Did she hope to regain the life he had drunk, or was it just a goad? Skald let out a desperate cry, turned the fist into a long, ethereal finger and pointed it at her as if to drink her life again. Uletta smiled and folded her arms.

The air crackled. Electric sparks jumped in my hair and stung my scalp.

“Get to shelter!” bellowed Flydd. “Now!”

We scrambled behind the largest tree and the picnickers followed: Mother, wavy gray hair streaming out behind her, my little brother, Gannion, running with a gigantic piece of cake, my dearest friend, Jassika, and a dozen of my old allies.

Dad, ordinarily a clumsy man, got there without spilling a precious drop from his goblet. I covered my face with my hands and peered around the trunk, through my fingers.

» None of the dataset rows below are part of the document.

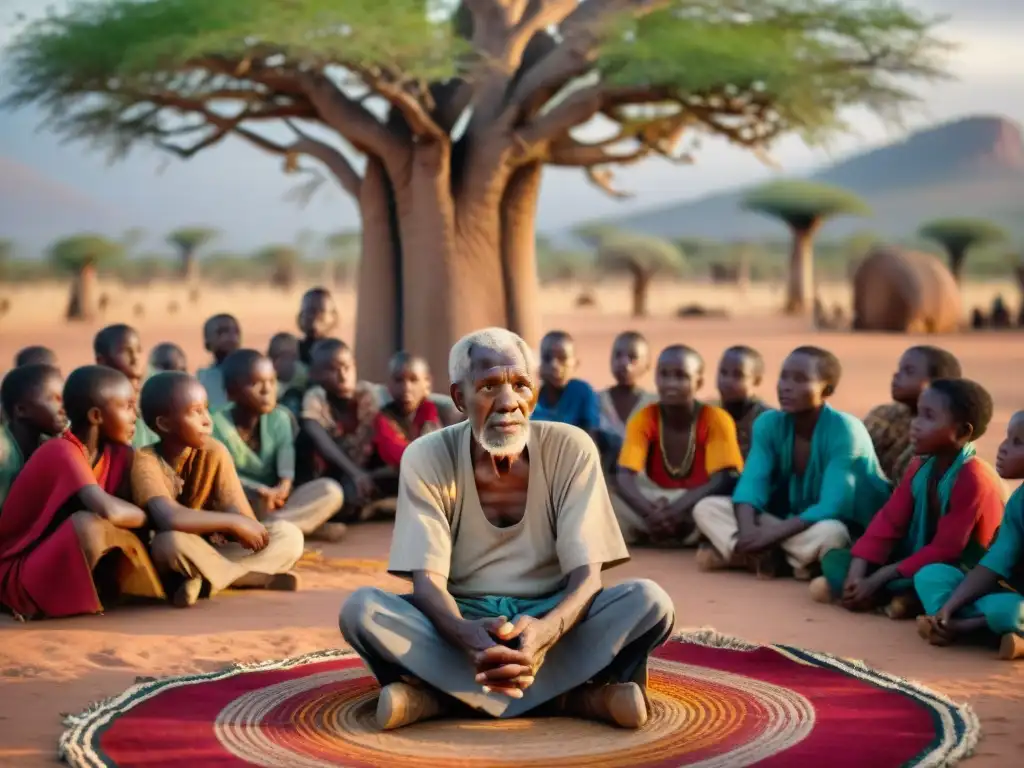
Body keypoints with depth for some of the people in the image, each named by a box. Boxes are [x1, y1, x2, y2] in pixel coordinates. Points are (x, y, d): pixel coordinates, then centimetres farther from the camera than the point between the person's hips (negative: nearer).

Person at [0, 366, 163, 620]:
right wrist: (152, 516, -17)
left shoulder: (118, 454, 2)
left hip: (68, 569, 8)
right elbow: (109, 511, -35)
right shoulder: (62, 451, -23)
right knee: (88, 524, -34)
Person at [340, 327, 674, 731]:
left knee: (650, 602, -28)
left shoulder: (571, 449, -10)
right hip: (463, 622, 0)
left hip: (549, 619, 0)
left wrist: (545, 631, -40)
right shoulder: (427, 457, -10)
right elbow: (427, 580, -17)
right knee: (361, 609, -30)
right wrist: (467, 635, -41)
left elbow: (586, 575, -16)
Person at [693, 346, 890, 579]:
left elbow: (832, 508, -28)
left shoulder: (845, 431, -21)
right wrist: (747, 530, -33)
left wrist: (771, 535, -32)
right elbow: (751, 484, -13)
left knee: (829, 533, -41)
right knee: (706, 509, -9)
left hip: (852, 534, -5)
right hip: (791, 525, 5)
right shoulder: (769, 424, -4)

Skald cast the life-drinking spell on Uletta. I had seen him use this spell many times in the past, and it was a hideous way to die. She let out such a cry of horror that it shivered my bones. Was she reliving what it had been like last time?

But, as Skald attempted to drink Uletta’s life force, she threw back her head and laughed.

“What’s going on?” I said.

“No one brought back from the dead can have true life,” said Flydd.

A dreadful realization warped Skald’s scarred features, but too late. The power he had drawn from Uletta was the antithesis of that within a normal human life, and it began to annihilate his own life force.